Clemency serves a vital role in our capital punishment system by acting as a “fail-safe” to prevent unjust executions. Prior to the execution of a death-sentenced prisoner, it allows a governor or board of pardons and paroles to conduct a full review of the case and grant a reprieve, pardon, or commutation, free from some of the procedural limitations that may favor expediency over justice.
Despite its longstanding roots and significance in the American death penalty process, clemency historically has received relatively little focus compared to other stages of a capital case. As a result, the training and resources available to actors in the clemency process lag far behind those provided for the investigation, trial or appeals.
This lack of resources necessarily affects the quality of representation that individuals facing execution receive, as clemency advocacy is often distinct from litigation strategy. The lack of resources and focus on clemency also detracts from decision makers’ ability to give informed and reasoned consideration to the complex legal and factual issues raised in clemency petitions. Decision makers often have little or no formal guidance about the complicated and diverse factors they can and should consider when evaluating a petition for clemency in a death penalty case. Furthermore, the attorneys who present those petitions do not have access to focused training materials that address the unique aspects of the clemency process.
Thus, there is a critical and unmet need for education and training of both lawyers representing capital prisoners and decision makers who review petitions for clemency to ensure that this key phase of a capital case is meaningful and fair.
To respond to this need, the ABA Death Penalty Due Process Review Project, the ABA Death Penalty Representation Project, and the ABA Commission on Disability Rights came together to form this innovative joint Initiative. You can find more information about our collaborative effort and tools we've created at: www.capitalclemency.org
Actions and Resources
The CCRI is the first project exclusively dedicated to providing actors in the clemency process— attorneys and governmental decision makers alike—the resources and training necessary to ensure a meaningful process and reasoned decision in a capital-clemency case.
The Initiative works to achieve its goals in the following ways:
- We undertook a state-by-state assessment of capital clemency procedures so that we could create resources and training specifically targeted to equipping practitioners with the practical information and guidance they need to effectively represent clients in clemency proceedings in their jurisdictions.
- We have gathered and curated existing resources from across the country that are most relevant to capital clemency, including reports and research on clemency, real clemency petitions, prior lawyer training materials, scholarly articles, news stories, case decisions among others. All of the best resources are now available at www.capitalclemency.org. Additionally, these resources help us determine where additional research and resources were needed.

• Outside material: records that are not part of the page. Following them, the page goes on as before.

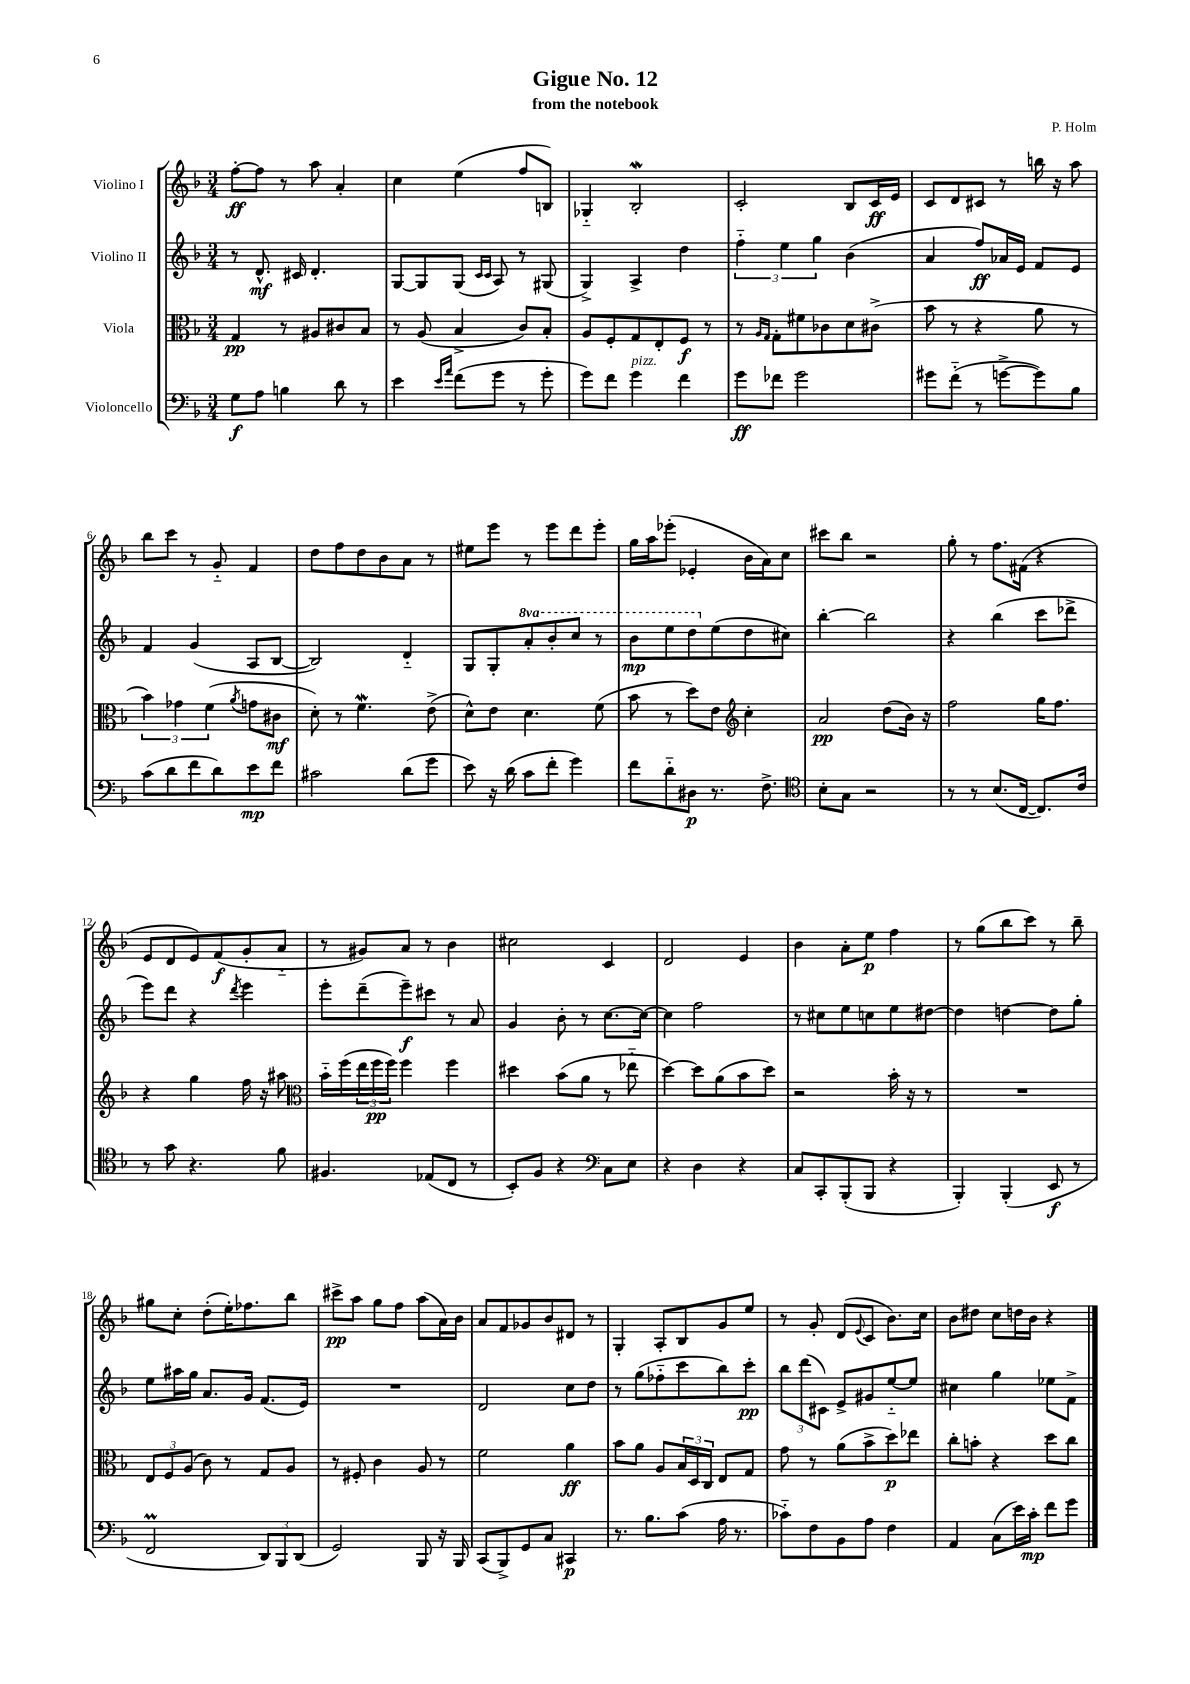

**kern	**kern	**kern	**kern
*staff4	*staff3	*staff2	*staff1
*clefF4	*clefC3	*clefG2	*clefG2
*k[b-]	*k[b-]	*k[b-]	*k[b-]
*M3/4	*M3/4	*M3/4	*M3/4
8G	4G	8r	[8ff'
8A	.	8.d^^	8ff]
4B	8r	.	8r
.	.	16c#	.
.	8A#	4.d'	8aa
8d	8c#	.	4a'
8r	8B-	.	.
=	=	=	=
4e	8r	[8G	4cc
.	(8A	8G]	.
16qqe	.	.	.
16qqa	.	.	.
(8f	4B-^	(8G	(4ee
.	.	16qqc	.
.	.	16qqc	.
8g	.	8A)	.
8r	8c)	8r	8ff
8g'	8B-'	(8G#	8B)
=	=	=	=
8g)	8A	4G^)	4G-'~
8f	8F'	.	.
4g	8G	4A^	2B-'
.	8E'	.	.
4f	8F	4dd	.
.	8r	.	.
=	=	=	=
8g	8r	6ff'~	2c'
.	16qqA	.	.
.	16qqG	.	.
8f-	8G'	.	.
.	.	6ee	.
2g	8f#	.	.
.	.	6gg	.
.	8c-	.	.
.	8d	(4b-	8B-
.	(8c#^	.	16c
.	.	.	16e
=	=	=	=
8g#	8b-	4a	8c
(8f'~	8r	.	8d
8r	4r	8ff)	8c#
[8g^	.	16a-	8r
.	.	16e	.
8g])	8a	8f	16bb
.	.	.	16r
8B-	8r	8e	8aa
=	=	=	=
(8c	6b-)	4f	8bb-
8d	.	.	8ccc
.	6g-	.	.
8f	.	(4g	8r
.	(6f	.	.
8d)	.	.	8g'~
.	8qa	.	.
8e	8g	8A	4f
8f	8c#	[8B-	.
=	=	=	=
2c#	8d')	2B-])	8dd
.	8r	.	8ff
.	4.f	.	8dd
.	.	.	8b-
(8d	.	4d'~	8a
8g	(8e^	.	8r
=	=	=	=
8e)	8d^^)	8G	8ee#
16r	8e	8G'	8eee
(16d	.	.	.
8c	4.d	8aa'	8r
8f'	.	8bb-'	8eee
4g)	.	8ccc	8ddd
.	(8f	8r	8eee'
=	=	=	=
8f	8b-	8bb-	16gg
.	.	.	16aa
8d'~	8r	8eee	(8eee-'
8D#	8dd)	8ddd	4e-'
8.r	8e	(8ee	.
*	*clefG2	*	*
.	4cc'	8dd	16b-
8.F^	.	.	16a)
.	.	8cc#)	8cc
=	=	=	=
*clefC4	*	*	*
8B-'	2a	[4bb-'	8ccc#
8G	.	.	8bb-
2r	.	2bb-]	2r
.	(8dd	.	.
.	16b-)	.	.
.	16r	.	.
=	=	=	=
8r	2ff	4r	8gg'
8r	.	.	8r
(8.B-	.	(4bb-	8.ff
[16C	.	.	(16f#
8.C])	16gg	8ccc	4r
.	8.ff	.	.
.	.	8ddd-^	.
16c	.	.	.
=	=	=	=
8r	4r	8eee)	8e
8g	.	8ddd	8d
4.r	4gg	4r	8e)
.	.	.	(8f
.	.	8qddd	.
.	16ff	4eee	8g'
.	16r	.	.
8f	8aa#	.	8a'~
=	=	=	=
*	*clefC3	*	*
4.F#	16b-'~	8eee'	8r
.	(16ff	.	.
.	24ee	(8ddd~	8g#)
.	24ff	.	.
.	24ff)	.	.
.	4ff	8eee~)	8a
(8E-	.	8ccc#	8r
8C	4ff	8r	4b-
8r	.	8a	.
=	=	=	=
8BB-')	4dd#	4g	2cc#
8F	.	.	.
4r	(8b-	8b-'	.
.	8a	8r	.
*clefF4	*	*	*
8C	8r	[8.cc	4c
8E	8ee-'~	.	.
.	.	16cc_	.
=	=	=	=
4r	[4dd)	4cc]	2d
4D	8dd]	2ff	.
.	(8a	.	.
4r	8b-	.	4e
.	8dd)	.	.
=	=	=	=
8C	2r	8r	4b-
8CC'	.	8cc#	.
(8BBB-'	.	8ee	8a'
8BBB-	.	8cc	8ee
4r	16b-'	8ee	4ff
.	16r	.	.
.	8r	[8dd#	.
=	=	=	=
4BBB-')	2.r	4dd#]	8r
.	.	.	(8gg
(4BBB-'	.	[4dd	8bb-
.	.	.	8ccc)
8EE	.	8dd]	8r
8r	.	8gg'	8bb-~
=	=	=	=
2FF	12E	8ee	8gg#
.	12F	.	.
.	.	16aa#	8cc'
.	(12A	.	.
.	.	16gg	.
.	8c)	8.a	(8dd'
.	8r	.	16ee')
.	.	16g	8.ff-
12DD)	8G	(8.f	.
12BBB-	.	.	.
.	8A	.	8bb-
(12DD	.	.	.
.	.	16e)	.
=	=	=	=
2GG)	8r	2.r	8ccc#^
.	8F#'	.	8aa
.	4c	.	8gg
.	.	.	8ff
8BBB-	8A	.	(8aa
16r	8r	.	16a)
16BBB-	.	.	16b-
=	=	=	=
(8CC	2f	2d	8a
8BBB-^)	.	.	8f
8GG	.	.	8g-
8C	.	.	8b-
4CC#	4a	8cc	8d#
.	.	8dd	8r
=	=	=	=
8.r	8b-	8r	4G'
.	8a	(8gg	.
8.B-	.	.	.
.	8A	8ff-'~	8A'
(8c	24B-	8ccc	8B-
.	24D	.	.
.	24C	.	.
16A	8E	8bb-)	8g
8.r	.	.	.
.	8G	8ccc'	8ee
=	=	=	=
8c-'~)	8g	12bb-	8r
.	.	(12ddd	.
8F	8r	.	8g'
.	.	12c#)	.
8BB-	(8a	8e^	(8d
.	.	.	8qqe
8A	8b-^	8g#	8c
4F	8dd)	[8ee'~	8.b-)
.	8ee-	8ee]	.
.	.	.	16cc
=	=	=	=
4AA	8cc'	4cc#	8b-
.	8b'	.	8dd#
(8C	4r	4gg	8cc
16e)	.	.	16dd
16c'	.	.	16b-
8f	8dd	8ee-	4r
8g	8cc	8f^	.
==	==	==	==
*-	*-	*-	*-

- We created new specialized resources on clemency in death penalty cases, including:
- Jurisdiction-specific memoranda/webpages that provide details about clemency in individual death penalty states, including the procedures for requesting clemency, the relevant decision-maker(s), prior significant grants or denials, demographics of the state, and other important factors that might affect clemency review; and,
- Specialized training materials for lawyers who are currently representing or interested in representing death row clients, including the CCRI’s exclusive publication, “Representing Death-Sentenced Prisoners in Clemency: A Guide for Practitioners.” (This publication is only available to lawyers who are registered at www.capitalclemency.org).
- We will work with decision makers in the capital clemency process to better understand what information and guidance are needed to ensure that these government officials are fully informed of relevant developments in death penalty law and practice. Providing decision makers with such tailored information is vital, as death penalty cases typically are only a small fraction of the cases they are asked to review. As a result, we hope to increase our society’s confidence that decisions made at this critical, final stage of the death penalty process are sound.